Accountability Is Rare and Hard to Enforce

I’m not a psychologist (although I play one online). Still, I wonder what drives people to act this way. Is it specific to WordPress? Or is it just the way of the world?

Perhaps it’s a little of both. The world is full of bad actors. There is no shortage of disrespectful people.

And the WordPress community may be an easy target. It’s decentralized, diverse, and often relies on volunteerism. Those in charge have limited power. Thus, consequences are rare.

There aren’t a lot of rules governing behavior. And how would we enforce them? It doesn’t take much for a “banned” person to skirt accountability.

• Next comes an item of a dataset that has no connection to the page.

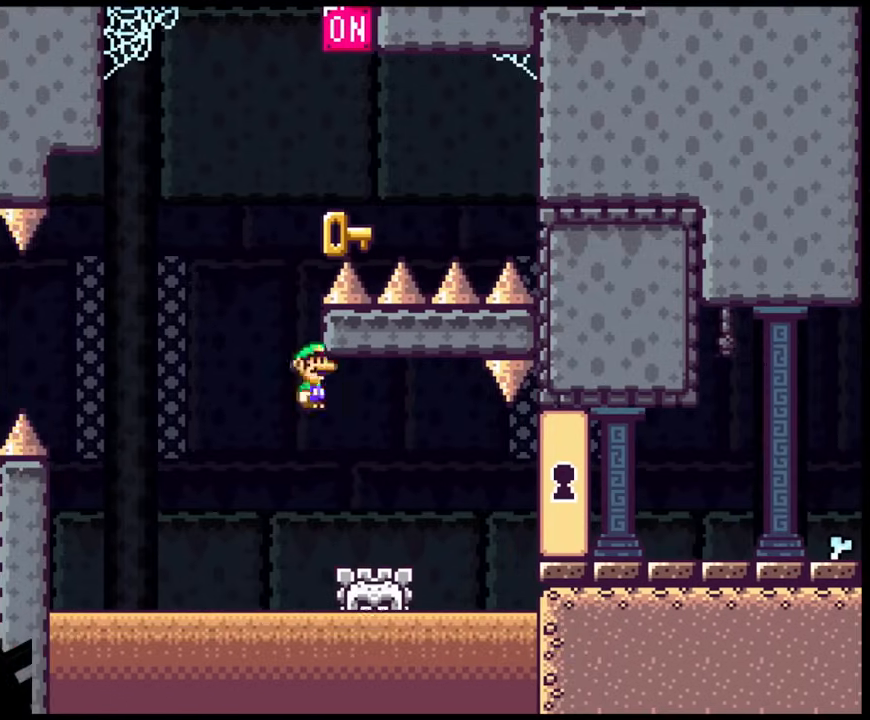
{"buttons": ["A", "X", "DPAD_LEFT"], "events": []}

Epstein faced this when rejecting a plugin developer’s stolen code. The offending person created new accounts to continue their campaign:

“For the next three weeks, Liam made a new account every other day or so, and resubmitted variations on the plugin. I rejected them all and would email his first address, explaining he needed to stop.

He didn’t. We ended up banning first his email domains, then his IP, and there was a time he couldn’t even visit .org.”

From Mika Epstein’s “Plugins: When It Changed

Legal action may be possible. Yet that places a burden on victims and local authorities. Therefore, it may only be worthwhile in extreme cases.

How Can the WordPress Community Help?

The overwhelming majority of community members act appropriately. But when incidents like the above happen, what can we do?

I don’t know if there’s an easy answer. Maybe more concrete rules are part of the solution. A repeatedly abusive developer, for example, could be kept from participating in official events. In practice, that means they can’t speak at or sponsor WordCamps.

But there can only be so many rules. And only so many people are available to enforce them. It also brings up the question of fairness. Who gets to make those decisions? What are their criteria for making them?

For now, the community must police itself. It’s not an ideal situation. Because calling out bad behavior can sometimes lead to more of it.

We can be vocal in supporting fellow members. And we can stay informed regarding abusers. We can choose to avoid their products and services. We can unfollow them on social media.

As difficult as it may be, we need to differentiate between an abuser and someone who disagrees with us. Respectful discourse is acceptable. Hurtful behavior is not. That line is sometimes blurred, however.

None of this is simple. We’re inevitably going to make mistakes. Still, that shouldn’t stop us from trying to do right. It’s what family is all about.